WoW : le roi du jeu-service
Depuis 2017, le monde du jeu vidéo a vu l’émergence de nombreux jeux service (ou GAAS) : des titres qui essaient de retenir leurs joueurs au maximum au moyen de mises à jour apportant contenus divers et variés. Pour Fortnite, ce sont par exemple les collaborations (LEGO, The Witcher, Dragon Ball…) qui constituent des excuses pour les joueurs de revenir. Chez Apex Legends ou League of Legends, ce sont souvent les nouveaux héros jouables. Un choix qui a sa logique : les éditeurs dépendant de plus en plus de peu de titres, un jeu sur le long-terme avec du contenu inédit sera forcément plus intéressant à produire. Que ce soit d’un point de vue financier en termes de dépenses engagées ou de développer à fond une licence qui marche (Diablo 4 en est la démonstration).
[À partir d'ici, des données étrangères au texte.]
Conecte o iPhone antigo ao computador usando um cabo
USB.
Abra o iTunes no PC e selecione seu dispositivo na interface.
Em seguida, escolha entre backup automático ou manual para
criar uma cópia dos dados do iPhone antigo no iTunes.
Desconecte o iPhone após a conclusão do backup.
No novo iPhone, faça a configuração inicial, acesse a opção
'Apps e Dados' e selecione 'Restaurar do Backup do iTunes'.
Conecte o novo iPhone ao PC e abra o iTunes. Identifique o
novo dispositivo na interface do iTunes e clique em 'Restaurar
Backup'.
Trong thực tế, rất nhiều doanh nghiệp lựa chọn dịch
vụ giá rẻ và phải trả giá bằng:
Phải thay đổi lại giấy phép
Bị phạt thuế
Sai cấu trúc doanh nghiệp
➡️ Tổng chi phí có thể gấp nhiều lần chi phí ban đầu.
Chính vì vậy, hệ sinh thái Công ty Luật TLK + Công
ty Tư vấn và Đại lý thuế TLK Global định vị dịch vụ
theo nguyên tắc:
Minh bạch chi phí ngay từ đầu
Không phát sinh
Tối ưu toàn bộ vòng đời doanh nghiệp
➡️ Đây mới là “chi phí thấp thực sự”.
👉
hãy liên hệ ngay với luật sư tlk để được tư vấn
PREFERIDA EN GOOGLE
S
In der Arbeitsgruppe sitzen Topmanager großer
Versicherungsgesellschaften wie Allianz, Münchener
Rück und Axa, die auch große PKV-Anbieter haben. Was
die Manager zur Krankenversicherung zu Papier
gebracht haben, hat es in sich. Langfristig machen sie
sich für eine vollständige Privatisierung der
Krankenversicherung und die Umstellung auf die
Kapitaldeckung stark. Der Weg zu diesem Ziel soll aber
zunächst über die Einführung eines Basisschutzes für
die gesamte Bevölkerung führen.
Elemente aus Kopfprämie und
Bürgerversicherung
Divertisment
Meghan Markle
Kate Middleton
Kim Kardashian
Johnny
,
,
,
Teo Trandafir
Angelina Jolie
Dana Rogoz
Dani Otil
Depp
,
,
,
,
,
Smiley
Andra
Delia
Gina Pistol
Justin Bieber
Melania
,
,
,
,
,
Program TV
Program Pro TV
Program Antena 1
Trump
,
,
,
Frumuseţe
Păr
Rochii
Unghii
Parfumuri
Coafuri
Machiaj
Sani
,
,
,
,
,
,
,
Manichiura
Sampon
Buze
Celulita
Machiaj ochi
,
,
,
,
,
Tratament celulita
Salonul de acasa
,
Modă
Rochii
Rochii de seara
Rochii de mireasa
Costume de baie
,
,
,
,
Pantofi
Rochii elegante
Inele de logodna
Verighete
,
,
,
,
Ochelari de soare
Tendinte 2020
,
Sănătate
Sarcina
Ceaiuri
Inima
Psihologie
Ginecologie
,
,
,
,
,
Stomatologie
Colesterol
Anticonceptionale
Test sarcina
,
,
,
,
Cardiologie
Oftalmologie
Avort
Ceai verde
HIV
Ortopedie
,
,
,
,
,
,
Un procédé qui pullule alors sur le marché avec pour conséquences des joueurs qui ne savent plus où donner de la tête. De fait, les GAAS s’apprécient vraiment sur le long-terme et il est difficile de savoir quels sont alors les bons jeux sur lesquels investir notre temps. J’en viens à m’interroger, comme le formulait déjà mon collègue Carnbee il y a cinq ans, de la façon suivante : des jeux service au service de qui ? Une multitude de jeux service qui existe probablement à cause (ou grâce, c’est selon) des MMO dont WoW est le représentant depuis presque 20 ans maintenant. Le roi du genre reste probablement l’exemple à suivre. Il propose un contenu qui s’adapte à tout type d’expériences, dans un monde à l’histoire riche et faisant cohabiter tout genre de joueurs.
De par son expérience, chacun soulignera des qualités différentes pour World of Warcraft. Et c’est bien là sa qualité majeure : celle de s’adapter, en toute circonstance, aux envies changeantes de ses joueurs. Une vertue indispensable pour n’importe quel GAAS. En d’autres termes, World of Warcraft est une espèce de Metamorph du jeu vidéo, un jeu tout en un. À mon service, il continue de me proposer ce dont j’ai envie et me transporte, année après année. Et je suis sûr que ce n’est pas prêt de s’arrêter.